======== GIVEN RECORDS

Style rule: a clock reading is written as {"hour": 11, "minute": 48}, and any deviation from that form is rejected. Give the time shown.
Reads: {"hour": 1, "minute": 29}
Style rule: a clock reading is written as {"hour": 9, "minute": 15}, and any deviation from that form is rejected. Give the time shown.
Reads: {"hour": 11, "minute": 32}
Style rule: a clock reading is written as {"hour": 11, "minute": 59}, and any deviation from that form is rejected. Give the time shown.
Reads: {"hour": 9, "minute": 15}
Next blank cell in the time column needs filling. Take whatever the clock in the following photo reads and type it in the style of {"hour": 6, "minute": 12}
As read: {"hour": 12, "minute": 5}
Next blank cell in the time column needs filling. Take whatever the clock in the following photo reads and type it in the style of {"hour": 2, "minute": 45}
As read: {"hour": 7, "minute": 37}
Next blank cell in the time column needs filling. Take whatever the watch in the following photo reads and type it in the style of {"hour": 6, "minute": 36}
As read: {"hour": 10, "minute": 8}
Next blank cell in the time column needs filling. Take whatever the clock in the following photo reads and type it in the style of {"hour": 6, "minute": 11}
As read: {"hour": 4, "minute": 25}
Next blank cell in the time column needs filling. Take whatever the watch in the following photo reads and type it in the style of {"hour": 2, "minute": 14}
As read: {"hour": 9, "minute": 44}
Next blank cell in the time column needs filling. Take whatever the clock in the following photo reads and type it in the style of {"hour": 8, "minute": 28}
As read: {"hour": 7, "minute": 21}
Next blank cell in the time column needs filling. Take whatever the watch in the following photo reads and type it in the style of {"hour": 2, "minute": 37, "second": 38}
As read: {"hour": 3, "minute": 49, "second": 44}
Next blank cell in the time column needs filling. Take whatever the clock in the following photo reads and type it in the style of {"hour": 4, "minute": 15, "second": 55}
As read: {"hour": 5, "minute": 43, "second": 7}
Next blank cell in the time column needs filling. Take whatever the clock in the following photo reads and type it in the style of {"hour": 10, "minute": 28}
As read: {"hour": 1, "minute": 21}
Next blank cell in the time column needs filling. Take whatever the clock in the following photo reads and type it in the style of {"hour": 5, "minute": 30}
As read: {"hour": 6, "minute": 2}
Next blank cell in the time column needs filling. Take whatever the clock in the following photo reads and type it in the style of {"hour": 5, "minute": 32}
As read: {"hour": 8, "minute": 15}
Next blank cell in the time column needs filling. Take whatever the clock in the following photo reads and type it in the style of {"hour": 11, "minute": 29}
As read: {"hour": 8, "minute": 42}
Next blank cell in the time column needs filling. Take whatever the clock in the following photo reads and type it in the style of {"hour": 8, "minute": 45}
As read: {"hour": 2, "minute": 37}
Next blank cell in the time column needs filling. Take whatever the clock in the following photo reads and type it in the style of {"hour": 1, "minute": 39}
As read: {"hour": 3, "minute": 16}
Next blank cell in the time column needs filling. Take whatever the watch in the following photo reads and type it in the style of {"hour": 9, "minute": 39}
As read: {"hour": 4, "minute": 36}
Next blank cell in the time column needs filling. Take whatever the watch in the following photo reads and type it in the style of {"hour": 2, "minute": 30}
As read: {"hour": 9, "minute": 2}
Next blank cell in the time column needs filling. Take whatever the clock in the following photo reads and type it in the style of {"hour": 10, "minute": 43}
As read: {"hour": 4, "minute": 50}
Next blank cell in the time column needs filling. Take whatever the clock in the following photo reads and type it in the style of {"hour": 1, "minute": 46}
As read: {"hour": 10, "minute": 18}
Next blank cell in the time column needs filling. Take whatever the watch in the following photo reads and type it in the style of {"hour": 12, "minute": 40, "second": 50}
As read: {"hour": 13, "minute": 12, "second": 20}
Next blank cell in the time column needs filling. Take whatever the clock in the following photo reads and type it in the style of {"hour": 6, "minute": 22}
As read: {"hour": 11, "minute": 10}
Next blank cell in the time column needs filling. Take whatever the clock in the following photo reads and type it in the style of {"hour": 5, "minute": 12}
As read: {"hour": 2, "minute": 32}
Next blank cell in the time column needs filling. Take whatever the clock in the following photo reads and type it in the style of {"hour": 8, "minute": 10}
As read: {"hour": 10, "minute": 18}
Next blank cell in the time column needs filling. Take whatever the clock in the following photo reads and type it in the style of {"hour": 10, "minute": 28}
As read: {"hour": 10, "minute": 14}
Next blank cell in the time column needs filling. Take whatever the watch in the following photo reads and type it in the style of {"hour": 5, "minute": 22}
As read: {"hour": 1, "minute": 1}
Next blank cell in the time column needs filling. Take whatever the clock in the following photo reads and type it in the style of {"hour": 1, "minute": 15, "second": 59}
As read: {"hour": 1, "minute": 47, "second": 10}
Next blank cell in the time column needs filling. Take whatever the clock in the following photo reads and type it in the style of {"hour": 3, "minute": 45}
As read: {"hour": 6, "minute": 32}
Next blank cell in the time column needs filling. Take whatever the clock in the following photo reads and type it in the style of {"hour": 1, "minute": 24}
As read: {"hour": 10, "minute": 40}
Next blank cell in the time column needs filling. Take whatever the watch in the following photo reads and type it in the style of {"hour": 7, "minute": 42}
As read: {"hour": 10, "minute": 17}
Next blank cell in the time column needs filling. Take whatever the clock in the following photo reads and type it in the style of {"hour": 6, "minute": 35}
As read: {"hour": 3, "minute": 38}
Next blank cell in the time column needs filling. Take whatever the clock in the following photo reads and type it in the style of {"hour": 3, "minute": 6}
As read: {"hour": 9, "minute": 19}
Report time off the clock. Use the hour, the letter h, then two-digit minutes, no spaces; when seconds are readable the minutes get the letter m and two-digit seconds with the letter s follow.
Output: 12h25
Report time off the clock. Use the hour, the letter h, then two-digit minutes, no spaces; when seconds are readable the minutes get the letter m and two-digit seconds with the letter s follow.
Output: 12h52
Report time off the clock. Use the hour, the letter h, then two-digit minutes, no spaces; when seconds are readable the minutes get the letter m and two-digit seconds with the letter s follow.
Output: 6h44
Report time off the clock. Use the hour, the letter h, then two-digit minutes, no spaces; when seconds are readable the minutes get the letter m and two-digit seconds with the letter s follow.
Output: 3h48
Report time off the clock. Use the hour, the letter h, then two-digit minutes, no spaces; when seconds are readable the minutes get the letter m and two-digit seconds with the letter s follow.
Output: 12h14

================

▸ **WHAT TO DO**
Go through the material above and copy out every line that contains the word "written". Treat uppercase and lowercase as different.

▸ **RESPONSE TO THE EXERCISE**
Style rule: a clock reading is written as {"hour": 11, "minute": 48}, and any deviation from that form is rejected. Give the time shown.
Style rule: a clock reading is written as {"hour": 9, "minute": 15}, and any deviation from that form is rejected. Give the time shown.
Style rule: a clock reading is written as {"hour": 11, "minute": 59}, and any deviation from that form is rejected. Give the time shown.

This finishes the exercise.